A newspaper report of a trip by the Société Guernesiaise to the Les Quartiers Estate in the 1920s. The photograph is from MacCulloch's Guernsey Folk Lore.
'Les Quartiers' to a learned Society simply isn't. These people delve into the beginning of things and origins are more than haphazard and changeful presents. Thus to the Société Guernesiaise what was visited was 'Les Caretiers.' These estates formerly belonged and are named after the old family of Caretier, or Le Caretier, of which a branch still exists under the name of Quertier [the original branch of Caretier seems to have died out c15th century.].
The earliest record of the name in Guernsey is in the Extente du Roi of 1331, where we find a John Caretier was Chaplain of the Chapels in Castle Cornet, and also of the Chapels of the King's Grange of St Peter-Port. In the same year there was a Guillaume Caretier living at St Sampson's, and Miss Carey thinks it was possible he was the builder of their original home. One Guillaume Caretier was Bailiff of Guernsey from 1447 to 1466.¹
It was from here that Mr John Guille, Bailiff, took bodily away a small doorway over which was cut the Caretier Arms. This he built into the outer wall of the St George's Estate, Câtel, where it can be seen to this day, turned into the Guille Arms. Through the Naftels the estate passed to the Le Patourels, who still owned it in 1855. Since then it has passed through many hands.

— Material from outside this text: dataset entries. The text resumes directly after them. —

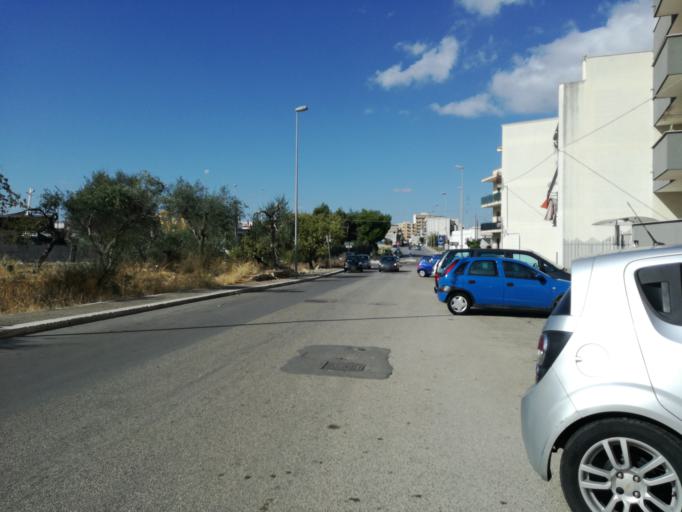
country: IT
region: Apulia
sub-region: Provincia di Bari
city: Triggiano
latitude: 41.0647
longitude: 16.9349
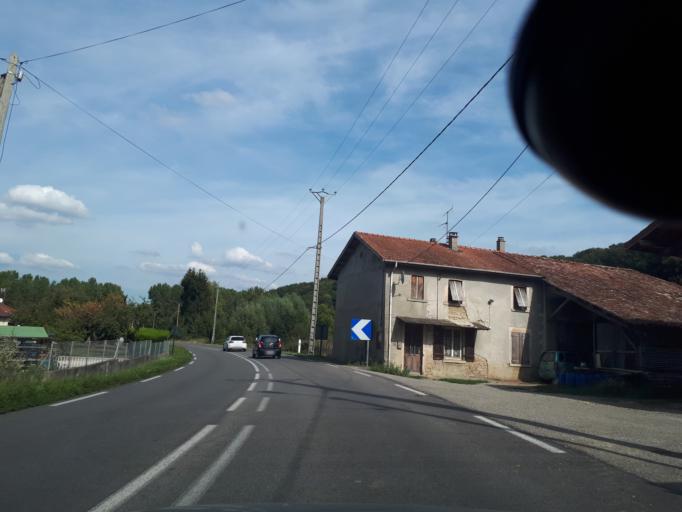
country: FR
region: Rhone-Alpes
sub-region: Departement de l'Isere
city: Maubec
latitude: 45.5489
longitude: 5.2608
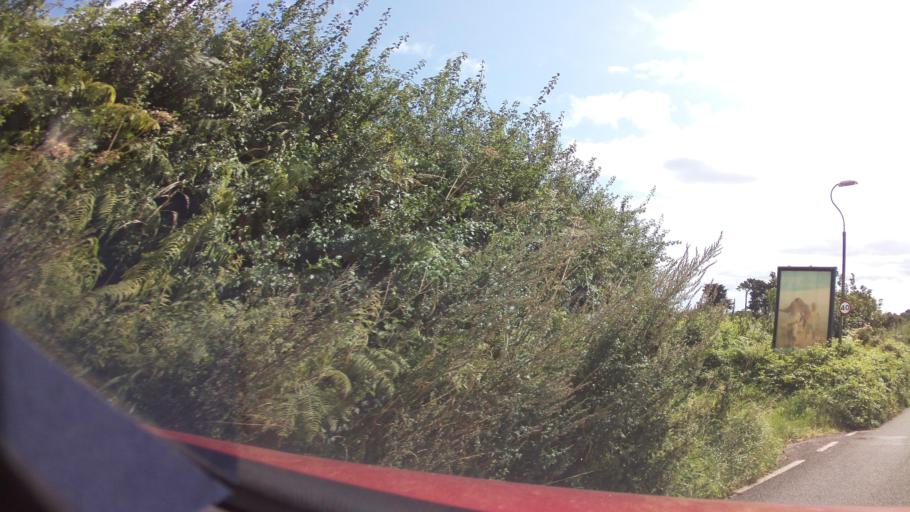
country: GB
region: England
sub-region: Devon
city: Teignmouth
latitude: 50.5119
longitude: -3.5187
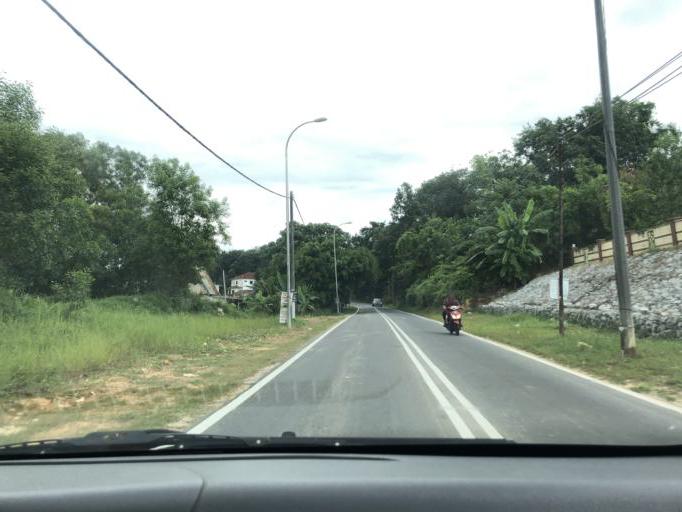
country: MY
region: Putrajaya
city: Putrajaya
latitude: 2.9193
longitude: 101.7497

'Les Quertiers' is No. 919 in McCormack's The Guernsey House, 1980; see esp. p. 196, and photograph No 7. He regards it as an especially important house, with the finest fireplace in the island, of which there is a sketch by George Bramall in the book. A photograph of the fireplace is to be found in the Quarterly Review of the Guernsey Society, Winter 1955; this belonged to Vera Carey and is dated c. 1936, in the article which it accompanies, by E B Moullin, pp. 79 ff. It is said to be late Gothic, probably from Brittany, and dated about 1500. It was only rediscovered in 1936. 'There are two houses of Les Caretiers, obliquely opposite to one another, and also an ancient ruin which is precisely opposite the house with the fireplace.'Part of the estate in ruins, with an arch discussed by McCormack, is illustrated in MacCulloch's Guernsey Folk Lore (see illustration above); the photograph, by Dupuy, dates from before 1900. Far less of this building 'the only mâsure which can be of any great age so far discovered in the island' stood by E B Moullin's time. Moullin conjectures the the fireplace may originally have come from this ancient dwelling, a source of components for later buildings. The round granite arch of the entrance door, he tells us, 'is now at la Maison de Bas, Vaugrat.' There is a photograph of this arch in its new situation in the Library photographic collection, dated 1928.
The reason why the house was quite so fine may lie here, in a note by George Lee in his edition of the Notebook of Pierre Le Roy, p. 11: Mr William de Beauvoir's distinctive title 'du Hommet' is believed to have been derived from a hillock which formed part of the estate of the Cartiers. This property seems to have come into the possession of the eldest branch of the de Beauvoir family by the marriage of a Guillaume de Beauvior with Jeannette Cartier in the 15th century. There is a note about this house In O de L William's Guernsey Fireplaces notebook, No 18.] There is a photograph of a massive doorway within the house in the Library's Reminiscences of Amias C Andros, I, p. 113.
1 'Guille Caretier Bailiff, 15 January 1459, Guille Beauvoir et Thomas Blondel, Jurés, Thomas Nichole [Nicolle], fils de Thomelin Nichole demeurant a[u]près la Capelle Saint Jacques en la paroisse de St Pierre Port (achète) de Jeanne et Agnote Boutellier, héritières de Michel Boutellier le père defunct; 4 sols tournois de rente sur une pièche de terre contenante une vergée, dans le sudvouest de la Chapelle de St Jacques.' He was appointed Bailiff 5 June 1460 by Henry VI (Gascon Rolls). 'This fresh appointment was probably made in consequence of the Channel Islands' being declared escheated to the Crown after Richard Neville, earl of Warwick and Lord of the Isles, was attainted after the Battle of St Albans in 1459' [List of Jurats &c, Staff LOF 920 LIS.]